For every line below, restate it exactly and drop the images.
SUPPLIED DATA section start
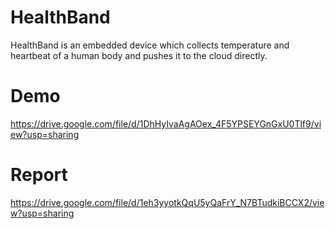 # HealthBand
HealthBand is an embedded device which collects temperature and heartbeat of a human body and pushes it to the cloud directly.

# Demo
https://drive.google.com/file/d/1DhHyIvaAgAOex_4F5YPSEYGnGxU0Tlf9/view?usp=sharing

# Report
https://drive.google.com/file/d/1eh3yyotkQqU5yQaFrY_N7BTudkiBCCX2/view?usp=sharing
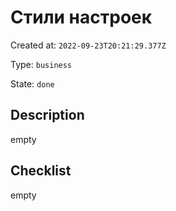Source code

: # Стили настроек

Created at: `2022-09-23T20:21:29.377Z`

Type: `business`

State: `done`

## Description
empty

## Checklist
empty
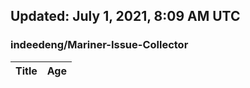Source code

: ## Updated: July 1, 2021, 8:09 AM UTC


### indeedeng/Mariner-Issue-Collector
|**Title**|**Age**|
|:----|:----|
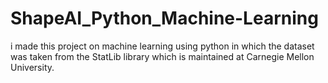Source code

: # ShapeAI_Python_Machine-Learning
i made this project on machine learning using python in which the dataset was taken from the StatLib library which is maintained at Carnegie Mellon University.

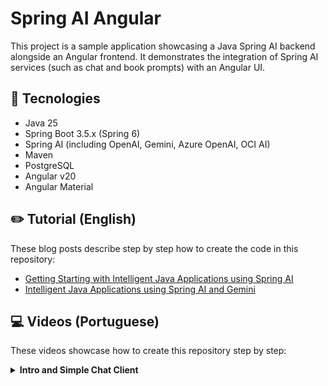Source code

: # Spring AI Angular

This project is a sample application showcasing a Java Spring AI backend alongside an Angular frontend. It demonstrates the integration of Spring AI services (such as chat and book prompts) with an Angular UI.

## 🚀 Tecnologies

- Java 25
- Spring Boot 3.5.x (Spring 6)
- Spring AI (including OpenAI, Gemini, Azure OpenAI, OCI AI)
- Maven
- PostgreSQL
- Angular v20
- Angular Material

## ✏️ Tutorial (English)

These blog posts describe step by step how to create the code in this repository:

- [Getting Starting with Intelligent Java Applications using Spring AI
](https://loiane.com/2024/12/getting-starting-with-intelligent-java-applications-using-spring-ai/)
- [Intelligent Java Applications using Spring AI and Gemini
](https://loiane.com/2025/01/intelligent-java-applications-using-spring-ai-and-gemini/)

## 💻 Videos (Portuguese)

These videos showcase how to create this repository step by step:

<details><summary><b>Intro and Simple Chat Client</b></summary>

- [Spring AI + Angular: Introdução](https://youtu.be/10oDBG6V5Q8)
- [Spring AI + Angular: Primeiro Projeto [Chat Client]](https://youtu.be/M7j84Y16bFk)
- [Spring AI + Angular: Chat Client com Gemini](https://youtu.be/Kq37KNwt3bA)
- [Spring AI + Angular: Chat Client com Azure OpenAI](https://youtu.be/fjkZjObT3ro)
- Spring AI + Angular: Chat Client com Oracle GenAI
- [Spring AI + Angular: Criando Projeto Angular](https://youtu.be/WUhUB0IChxE)
- Spring AI + Angular: Criando Cliente de Chat
- Spring AI + Angular: Conectando Cliente de Chat com API

</details>
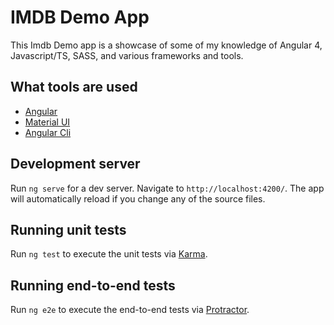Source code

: # IMDB Demo App

This Imdb Demo app is a showcase of some of my knowledge of Angular 4, Javascript/TS, SASS, and various frameworks and tools. 

## What tools are used

* [Angular](https://angular.io/)
* [Material UI](https://www.npmjs.com/package/material-ui)
* [Angular Cli](https://github.com/angular/angular-cli)

## Development server

Run `ng serve` for a dev server. Navigate to `http://localhost:4200/`. The app will automatically reload if you change any of the source files.

## Running unit tests

Run `ng test` to execute the unit tests via [Karma](https://karma-runner.github.io).

## Running end-to-end tests

Run `ng e2e` to execute the end-to-end tests via [Protractor](http://www.protractortest.org/).
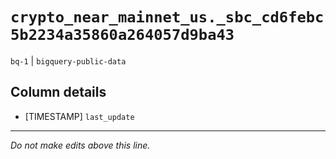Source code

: # `crypto_near_mainnet_us._sbc_cd6febc5b2234a35860a264057d9ba43`
`bq-1` | `bigquery-public-data`

## Column details
* [TIMESTAMP] `last_update`

-------------------------------------------------------------------------------
*Do not make edits above this line.*
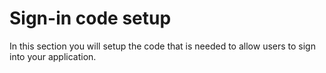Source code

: # Sign-in code setup
In this section you will setup the code that is needed to allow users to sign into your application.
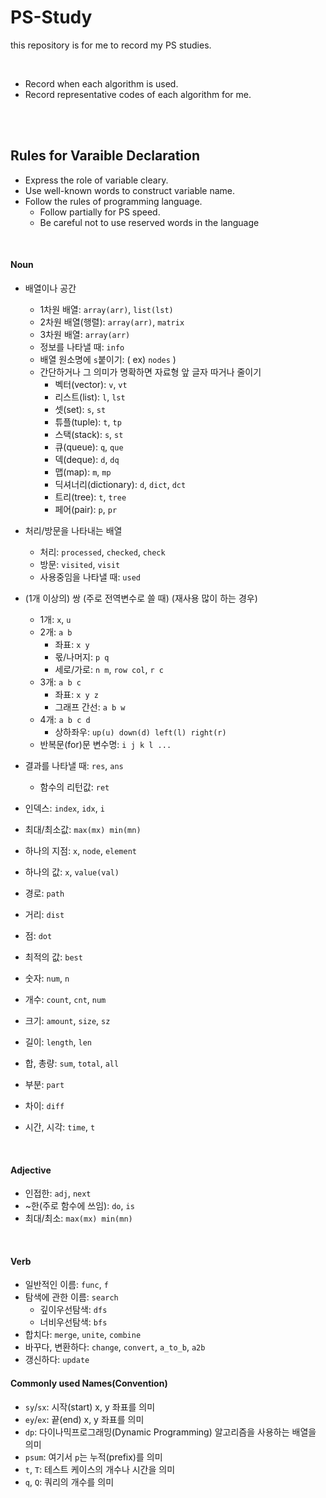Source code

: 
# PS-Study
this repository is for me to record my PS studies.  

<br>

- Record when each algorithm is used.
- Record representative codes of each algorithm for me.



<br><br>


## Rules for Varaible Declaration
- Express the role of variable cleary.
- Use well-known words to construct variable name.
- Follow the rules of programming language.
	- Follow partially for PS speed.
	- Be careful not to use reserved words in the language

<br>

#### Noun
- 배열이나 공간
	- 1차원 배열: `array(arr)`, `list(lst)`
	- 2차원 배열(행렬): `array(arr)`, `matrix`
	- 3차원 배열: `array(arr)`
	- 정보를 나타낼 때: `info`
	- 배열 원소명에 `s`붙이기: ( ex) `nodes` )
	- 간단하거나 그 의미가 명확하면 자료형 앞 글자 따거나 줄이기
		- 벡터(vector): `v`, `vt`
		- 리스트(list): `l`, `lst`
		- 셋(set): `s`, `st`
		- 튜플(tuple): `t`, `tp`
		- 스택(stack): `s`, `st`
		- 큐(queue): `q`, `que`
		- 덱(deque): `d`, `dq`
		- 맵(map): `m`, `mp`
		- 딕셔너리(dictionary): `d`, `dict`, `dct`
		- 트리(tree): `t`, `tree`
		- 페어(pair): `p`, `pr`


- 처리/방문을 나타내는 배열
	- 처리: `processed`, `checked`, `check`
	- 방문: `visited`, `visit`
	- 사용중임을 나타낼 때: `used`


- (1개 이상의) 쌍 (주로 전역변수로 쓸 때) (재사용 많이 하는 경우)
	- 1개: `x`, `u`
	- 2개: `a b`
		- 좌표: `x y`
		- 몫/나머지: `p q`
		- 세로/가로: `n m`, `row col`, `r c`
	- 3개: `a b c`
		- 좌표: `x y z`
		- 그래프 간선: `a b w`
	- 4개: `a b c d`
		- 상하좌우: `up(u) down(d) left(l) right(r)`
	- 반복문(for)문 변수명: `i j k l ...`
	
- 결과를 나타낼 때: `res`, `ans`
	- 함수의 리턴값: `ret`  

- 인덱스: `index`, `idx`, `i`

- 최대/최소값: `max(mx) min(mn)`
- 하나의 지점: `x`, `node`, `element`
- 하나의 값: `x`, `value(val)`
- 경로: `path`
- 거리: `dist`
- 점: `dot`
- 최적의 값: `best`
- 숫자: `num`, `n`
- 개수: `count`, `cnt`, `num`
- 크기: `amount`, `size`, `sz`  
- 길이: `length`, `len`  
- 합, 총량: `sum`, `total`, `all`  
- 부분: `part`  
- 차이: `diff`
- 시간, 시각: `time`, `t`

<br>


#### Adjective
- 인접한: `adj`, `next`
- ~한(주로 함수에 쓰임): `do`, `is`
- 최대/최소: `max(mx) min(mn)`
<br>

#### Verb
- 일반적인 이름: `func`, `f`
- 탐색에 관한 이름: `search`
	- 깊이우선탐색: `dfs`
	- 너비우선탐색: `bfs`
- 합치다: `merge`, `unite`, `combine`
- 바꾸다, 변환하다: `change`, `convert`, `a_to_b`, `a2b`
- 갱신하다: `update`


#### Commonly used Names(Convention)
- `sy`/`sx`: 시작(start) x, y 좌표를 의미  
- `ey`/`ex`: 끝(end) x, y 좌표를 의미  
- `dp`: 다이나믹프로그래밍(Dynamic Programming) 알고리즘을 사용하는 배열을 의미  
- `psum`: 여기서 `p`는 누적(prefix)를 의미  
- `t`, `T`: 테스트 케이스의 개수나 시간을 의미  
- `q`, `Q`: 쿼리의 개수를 의미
SUPPLIED DATA section end
- [EXERCISE RESULT]:
 # HealthBand
HealthBand is an embedded device which collects temperature and heartbeat of a human body and pushes it to the cloud directly.

# Demo
https://drive.google.com/file/d/1DhHyIvaAgAOex_4F5YPSEYGnGxU0Tlf9/view?usp=sharing

# Report
https://drive.google.com/file/d/1eh3yyotkQqU5yQaFrY_N7BTudkiBCCX2/view?usp=sharing
Source code

: # Стили настроек

Created at: `2022-09-23T20:21:29.377Z`

Type: `business`

State: `done`

## Description
empty

## Checklist
empty
Source code

: ## Updated: July 1, 2021, 8:09 AM UTC


### indeedeng/Mariner-Issue-Collector
|**Title**|**Age**|
|:----|:----|
Source code

: # ShapeAI_Python_Machine-Learning
i made this project on machine learning using python in which the dataset was taken from the StatLib library which is maintained at Carnegie Mellon University.

Source code

: # Spring AI Angular

This project is a sample application showcasing a Java Spring AI backend alongside an Angular frontend. It demonstrates the integration of Spring AI services (such as chat and book prompts) with an Angular UI.

## 🚀 Tecnologies

- Java 25
- Spring Boot 3.5.x (Spring 6)
- Spring AI (including OpenAI, Gemini, Azure OpenAI, OCI AI)
- Maven
- PostgreSQL
- Angular v20
- Angular Material

## ✏️ Tutorial (English)

These blog posts describe step by step how to create the code in this repository:

- [Getting Starting with Intelligent Java Applications using Spring AI
](https://loiane.com/2024/12/getting-starting-with-intelligent-java-applications-using-spring-ai/)
- [Intelligent Java Applications using Spring AI and Gemini
](https://loiane.com/2025/01/intelligent-java-applications-using-spring-ai-and-gemini/)

## 💻 Videos (Portuguese)

These videos showcase how to create this repository step by step:

<details><summary><b>Intro and Simple Chat Client</b></summary>

- [Spring AI + Angular: Introdução](https://youtu.be/10oDBG6V5Q8)
- [Spring AI + Angular: Primeiro Projeto [Chat Client]](https://youtu.be/M7j84Y16bFk)
- [Spring AI + Angular: Chat Client com Gemini](https://youtu.be/Kq37KNwt3bA)
- [Spring AI + Angular: Chat Client com Azure OpenAI](https://youtu.be/fjkZjObT3ro)
- Spring AI + Angular: Chat Client com Oracle GenAI
- [Spring AI + Angular: Criando Projeto Angular](https://youtu.be/WUhUB0IChxE)
- Spring AI + Angular: Criando Cliente de Chat
- Spring AI + Angular: Conectando Cliente de Chat com API

</details>
Source code

: # IMDB Demo App

This Imdb Demo app is a showcase of some of my knowledge of Angular 4, Javascript/TS, SASS, and various frameworks and tools. 

## What tools are used

* [Angular](https://angular.io/)
* [Material UI](https://www.npmjs.com/package/material-ui)
* [Angular Cli](https://github.com/angular/angular-cli)

## Development server

Run `ng serve` for a dev server. Navigate to `http://localhost:4200/`. The app will automatically reload if you change any of the source files.

## Running unit tests

Run `ng test` to execute the unit tests via [Karma](https://karma-runner.github.io).

## Running end-to-end tests

Run `ng e2e` to execute the end-to-end tests via [Protractor](http://www.protractortest.org/).
Source code

: # `crypto_near_mainnet_us._sbc_cd6febc5b2234a35860a264057d9ba43`
`bq-1` | `bigquery-public-data`

## Column details
* [TIMESTAMP] `last_update`

-------------------------------------------------------------------------------
*Do not make edits above this line.*
Source code

: # Sign-in code setup
In this section you will setup the code that is needed to allow users to sign into your application.
Source code

: 
# PS-Study
this repository is for me to record my PS studies.  

<br>

- Record when each algorithm is used.
- Record representative codes of each algorithm for me.



<br><br>


## Rules for Varaible Declaration
- Express the role of variable cleary.
- Use well-known words to construct variable name.
- Follow the rules of programming language.
	- Follow partially for PS speed.
	- Be careful not to use reserved words in the language

<br>

#### Noun
- 배열이나 공간
	- 1차원 배열: `array(arr)`, `list(lst)`
	- 2차원 배열(행렬): `array(arr)`, `matrix`
	- 3차원 배열: `array(arr)`
	- 정보를 나타낼 때: `info`
	- 배열 원소명에 `s`붙이기: ( ex) `nodes` )
	- 간단하거나 그 의미가 명확하면 자료형 앞 글자 따거나 줄이기
		- 벡터(vector): `v`, `vt`
		- 리스트(list): `l`, `lst`
		- 셋(set): `s`, `st`
		- 튜플(tuple): `t`, `tp`
		- 스택(stack): `s`, `st`
		- 큐(queue): `q`, `que`
		- 덱(deque): `d`, `dq`
		- 맵(map): `m`, `mp`
		- 딕셔너리(dictionary): `d`, `dict`, `dct`
		- 트리(tree): `t`, `tree`
		- 페어(pair): `p`, `pr`


- 처리/방문을 나타내는 배열
	- 처리: `processed`, `checked`, `check`
	- 방문: `visited`, `visit`
	- 사용중임을 나타낼 때: `used`


- (1개 이상의) 쌍 (주로 전역변수로 쓸 때) (재사용 많이 하는 경우)
	- 1개: `x`, `u`
	- 2개: `a b`
		- 좌표: `x y`
		- 몫/나머지: `p q`
		- 세로/가로: `n m`, `row col`, `r c`
	- 3개: `a b c`
		- 좌표: `x y z`
		- 그래프 간선: `a b w`
	- 4개: `a b c d`
		- 상하좌우: `up(u) down(d) left(l) right(r)`
	- 반복문(for)문 변수명: `i j k l ...`
	
- 결과를 나타낼 때: `res`, `ans`
	- 함수의 리턴값: `ret`  

- 인덱스: `index`, `idx`, `i`

- 최대/최소값: `max(mx) min(mn)`
- 하나의 지점: `x`, `node`, `element`
- 하나의 값: `x`, `value(val)`
- 경로: `path`
- 거리: `dist`
- 점: `dot`
- 최적의 값: `best`
- 숫자: `num`, `n`
- 개수: `count`, `cnt`, `num`
- 크기: `amount`, `size`, `sz`  
- 길이: `length`, `len`  
- 합, 총량: `sum`, `total`, `all`  
- 부분: `part`  
- 차이: `diff`
- 시간, 시각: `time`, `t`

<br>


#### Adjective
- 인접한: `adj`, `next`
- ~한(주로 함수에 쓰임): `do`, `is`
- 최대/최소: `max(mx) min(mn)`
<br>

#### Verb
- 일반적인 이름: `func`, `f`
- 탐색에 관한 이름: `search`
	- 깊이우선탐색: `dfs`
	- 너비우선탐색: `bfs`
- 합치다: `merge`, `unite`, `combine`
- 바꾸다, 변환하다: `change`, `convert`, `a_to_b`, `a2b`
- 갱신하다: `update`


#### Commonly used Names(Convention)
- `sy`/`sx`: 시작(start) x, y 좌표를 의미  
- `ey`/`ex`: 끝(end) x, y 좌표를 의미  
- `dp`: 다이나믹프로그래밍(Dynamic Programming) 알고리즘을 사용하는 배열을 의미  
- `psum`: 여기서 `p`는 누적(prefix)를 의미  
- `t`, `T`: 테스트 케이스의 개수나 시간을 의미  
- `q`, `Q`: 쿼리의 개수를 의미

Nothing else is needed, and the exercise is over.